Tremila tonnellate di rifiuti elettrici non finiscono più in discarica ma creano un giro di affari del valore di 48 milioni di euro ed un impiego stabile per circa 50 dipendenti.

È questa la mission del Consorzio Recycle, prima piattaforma italiana con sede a Siracusa per il recupero di materie prime, composto da 450 imprese operanti nel settore. L’iniziativa è emersa durante l’incontro su imprese responsabili e green economy in corso a Cefalù, nell’ambito della manifestazione SoleXP alla presenza dell’assessore comunale al Turismo Vito Patanella.

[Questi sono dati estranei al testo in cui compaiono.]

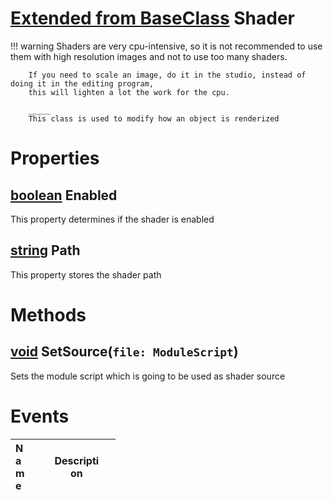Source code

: # [Extended from BaseClass](BaseClass.md) Shader 
!!! warning 
		Shaders are very cpu-intensive, so it is not recommended to use them with high resolution images
		and not to use too many shaders.

		If you need to scale an image, do it in the studio, instead of doing it in the editing program, 
		this will lighten a lot the work for the cpu.	

		_____
		This class is used to modify how an object is renderized
	 
# Properties

## [boolean](boolean.md) Enabled
This property determines if the shader is enabled

## [string](string.md) Path
This property stores the shader path
        


# Methods

## [void](void.md) SetSource(`file: ModuleScript`) 
 Sets the module script which is going to be used as shader source
	

# Events
|<div style="width:20%; max-size: 20%">Name</div>|<div style="width:80%; max-size: 80%">Description</div>|
|---|---|



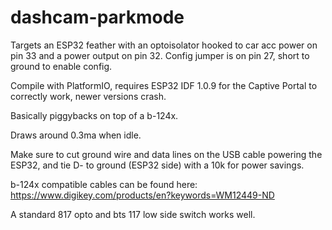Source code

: # dashcam-parkmode

Targets an ESP32 feather with an optoisolator hooked to car acc power on pin 33 and a power output on pin 32.  Config jumper is on pin 27, short to ground to enable config.

Compile with PlatformIO, requires ESP32 IDF 1.0.9 for the Captive Portal to correctly work, newer versions crash.

Basically piggybacks on top of a b-124x.

Draws around 0.3ma when idle.

Make sure to cut ground wire and data lines on the USB cable powering the ESP32, and tie D- to ground (ESP32 side) with a 10k for power savings.

b-124x compatible cables can be found here: https://www.digikey.com/products/en?keywords=WM12449-ND

A standard 817 opto and bts 117 low side switch works well. 
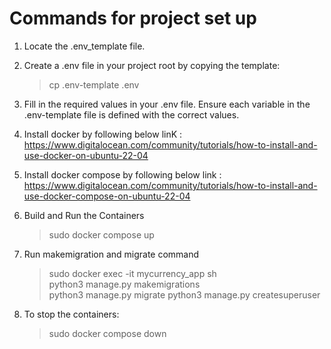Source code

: # Commands for project set up

1. Locate the .env_template file.

2. Create a .env file in your project root by copying the template:
    > cp .env-template .env

3. Fill in the required values in your .env file. Ensure each variable in the .env-template file is defined with the correct values.

4. Install docker by following below linK : 
https://www.digitalocean.com/community/tutorials/how-to-install-and-use-docker-on-ubuntu-22-04

5. Install docker compose by following below link : 
https://www.digitalocean.com/community/tutorials/how-to-install-and-use-docker-compose-on-ubuntu-22-04

6. Build and Run the Containers
    > sudo docker compose up

7. Run makemigration and migrate command
    > sudo docker exec -it mycurrency_app sh  
    > python3 manage.py makemigrations   
    > python3 manage.py migrate
    > python3 manage.py createsuperuser

7. To stop the containers:
    > sudo docker compose down

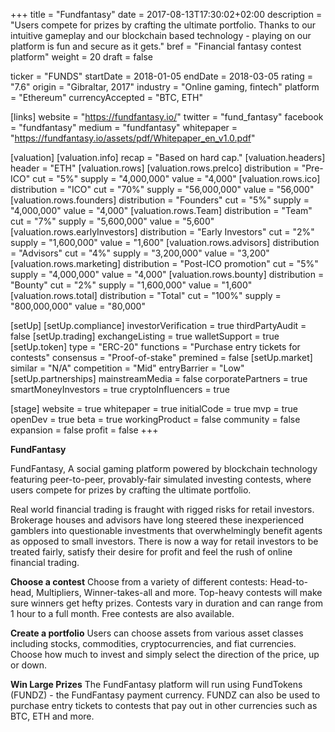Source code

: +++
title = "Fundfantasy"
date = 2017-08-13T17:30:02+02:00
description = "Users compete for prizes by crafting the ultimate portfolio. Thanks to our intuitive gameplay and our blockchain based technology - playing on our platform is fun and secure as it gets."
bref = "Financial fantasy contest platform"
weight = 20
draft = false

ticker = "FUNDS"
startDate = 2018-01-05
endDate = 2018-03-05
rating = "7.6"
origin = "Gibraltar, 2017"
industry = "Online gaming, fintech"
platform = "Ethereum"
currencyAccepted = "BTC, ETH"

[links]
  website = "https://fundfantasy.io/"
  twitter = "fund_fantasy"
  facebook = "fundfantasy"
  medium = "fundfantasy"
  whitepaper = "https://fundfantasy.io/assets/pdf/Whitepaper_en_v1.0.pdf"

[valuation]
  [valuation.info]
    recap = "Based on hard cap."
  [valuation.headers]
    header = "ETH"
  [valuation.rows]
    [valuation.rows.preIco]
      distribution = "Pre-ICO"
      cut = "5%"
      supply = "4,000,000"
      value = "4,000"
    [valuation.rows.ico]
      distribution = "ICO"
      cut = "70%"
      supply = "56,000,000"
      value = "56,000"
    [valuation.rows.founders]
      distribution = "Founders"
      cut = "5%"
      supply = "4,000,000"
      value = "4,000"
    [valuation.rows.Team]
      distribution = "Team"
      cut = "7%"
      supply = "5,600,000"
      value = "5,600"
    [valuation.rows.earlyInvestors]
      distribution = "Early Investors"
      cut = "2%"
      supply = "1,600,000"
      value = "1,600" 
    [valuation.rows.advisors]
      distribution = "Advisors"
      cut = "4%"
      supply = "3,200,000"
      value = "3,200"
    [valuation.rows.marketing]
      distribution = "Post-ICO promotion"
      cut = "5%"
      supply = "4,000,000"
      value = "4,000"
    [valuation.rows.bounty]
      distribution = "Bounty"
      cut = "2%"
      supply = "1,600,000"
      value = "1,600"
    [valuation.rows.total]
      distribution = "Total"
      cut = "100%"
      supply = "800,000,000"
      value = "80,000"

[setUp]
  [setUp.compliance]
    investorVerification = true
    thirdPartyAudit = false
  [setUp.trading]
    exchangeListing = true
    walletSupport = true
  [setUp.token]
    type = "ERC-20"
    functions = "Purchase entry tickets for contests"
    consensus = "Proof-of-stake"
    premined = false
  [setUp.market]
    similar = "N/A"
    competition = "Mid"
    entryBarrier = "Low"
  [setUp.partnerships]
    mainstreamMedia = false
    corporatePartners = true
    smartMoneyInvestors = true
    cryptoInfluencers = true

[stage]
  website = true
  whitepaper = true
  initialCode = true
  mvp = true
  openDev = true
  beta = true
  workingProduct = false
  community = false
  expansion = false
  profit = false
+++

**FundFantasy**

FundFantasy, A social gaming platform powered by blockchain technology featuring peer-to-peer, provably-fair simulated investing contests, where users compete for prizes by crafting the ultimate portfolio.

Real world financial trading is fraught with rigged risks for retail investors. Brokerage houses and advisors have long steered these inexperienced gamblers into questionable investments that overwhelmingly benefit agents as opposed to small investors. There is now a way for retail investors to be treated fairly, satisfy their desire for profit and feel the rush of online financial trading.

**Choose a contest**
Choose from a variety of different contests: Head-to-head, Multipliers, Winner-takes-all and more. Top-heavy contests will make sure winners get hefty prizes. Contests vary in duration and can range from 1 hour to a full month. Free contests are also available.

**Create a portfolio**
Users can choose assets from various asset classes including stocks, commodities, cryptocurrencies, and fiat currencies. Choose how much to invest and simply select the direction of the price, up or down.

**Win Large Prizes**
The FundFantasy platform will run using FundTokens (FUNDZ) - the FundFantasy payment currency. FUNDZ can also be used to purchase entry tickets to contests that pay out in other currencies such as BTC, ETH and more.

Si tratta della prima esperienza mai realizzata in Italia per recupero e riciclaggio di materiali altamente inquinanti, come rame, silicio e gas nocivi, contenuti in tv o frigoriferi e in numerosi prodotti elettrici di uso quotidiano, rappresenta un modello alternativo con importanti ricadute per ambiente e occupazione, che presto vedrà iniziative analoghe anche nelle Marche e Lombardia.

“Cefalù continua ad essere una meta – dice il sindaco di Giuseppe Guercio – fortemente ambita da turisti italiani e stranieri per le sue straordinarie attrazioni, paesaggistiche, naturalistiche e architettoniche”

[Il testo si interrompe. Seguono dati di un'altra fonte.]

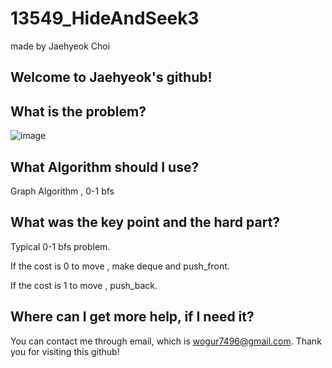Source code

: # 13549_HideAndSeek3

made by Jaehyeok Choi

## Welcome to Jaehyeok's github!

## What is the problem?

![image](https://github.com/Choi-JaeHyeok-21500749/13549_HideAndSeek3/blob/main/13549_pro.PNG)

## What Algorithm should I use?

Graph Algorithm , 0-1 bfs

## What was the key point and the hard part?

Typical 0-1 bfs problem.

If the cost is 0 to move , make deque and push_front.

If the cost is 1 to move , push_back.

## Where can I get more help, if I need it?

You can contact me through email, which is wogur7496@gmail.com.
Thank you for visiting this github!
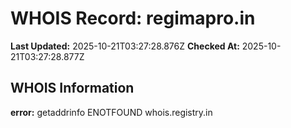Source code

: # WHOIS Record: regimapro.in

**Last Updated:** 2025-10-21T03:27:28.876Z
**Checked At:** 2025-10-21T03:27:28.877Z

## WHOIS Information

**error:** getaddrinfo ENOTFOUND whois.registry.in

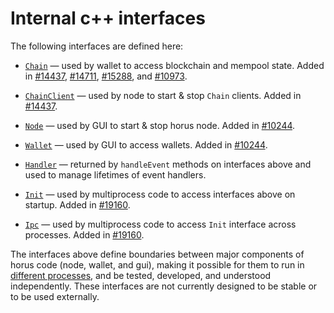 # Internal c++ interfaces

The following interfaces are defined here:

* [`Chain`](chain.h) — used by wallet to access blockchain and mempool state. Added in [#14437](https://github.com/horus/horus/pull/14437), [#14711](https://github.com/horus/horus/pull/14711), [#15288](https://github.com/horus/horus/pull/15288), and [#10973](https://github.com/horus/horus/pull/10973).

* [`ChainClient`](chain.h) — used by node to start & stop `Chain` clients. Added in [#14437](https://github.com/horus/horus/pull/14437).

* [`Node`](node.h) — used by GUI to start & stop horus node. Added in [#10244](https://github.com/horus/horus/pull/10244).

* [`Wallet`](wallet.h) — used by GUI to access wallets. Added in [#10244](https://github.com/horus/horus/pull/10244).

* [`Handler`](handler.h) — returned by `handleEvent` methods on interfaces above and used to manage lifetimes of event handlers.

* [`Init`](init.h) — used by multiprocess code to access interfaces above on startup. Added in [#19160](https://github.com/horus/horus/pull/19160).

* [`Ipc`](ipc.h) — used by multiprocess code to access `Init` interface across processes. Added in [#19160](https://github.com/horus/horus/pull/19160).

The interfaces above define boundaries between major components of horus code (node, wallet, and gui), making it possible for them to run in [different processes](../../doc/multiprocess.md), and be tested, developed, and understood independently. These interfaces are not currently designed to be stable or to be used externally.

“Ospitando questa manifestazione – dice l’assessore al Turismo Vito Patanella – Cefalù ha contribuito a realizzare importanti iniziative. In questi giorni si è parlato di distretti turistici, nuovi modelli di sviluppo, consumi responsabili. È stata un’occasione di confronto per dialogare insieme ai cittadini e alle imprese con lo scopo di intraprendere nuovi percorsi. L’amministrazione ha voluto così manifestare la propria attenzione e sensibilizzare i cittadini su questi temi”

Tra le idee imprenditoriali all’insegna dell’ecosostenibilità anche quella di “Pivvici”, azienda nata nel 2009 con sede a Palermo e Capo d’Orlando, la cui mission, invece, è recuperare gonfaloni dalle dimensioni di 1,40 x 2,00 m, per trasformali in borse e poltrone.

“Si tratta pezzi unici- spiegano il titolari Giuseppe Rogato e Francesco Lucia – per questo i nostri clienti ne sono attratti. È la prima attività che sfrutta materiale plastico e banner per creare pelletterie e accessori. Grazie alle convenzioni stipulate con alcune aziende pubblicitarie palermitane affidiamo quanto recuperato ad artigiani specializzati per la lavorazione. Abbiamo realizzato una partenership anche col Museo Riso di arte contemporanea di Palermo, dove è presente tra l’altro un nostro spazio espositivo per il recupero del materiale utilizzato per le mostre che ospitano”.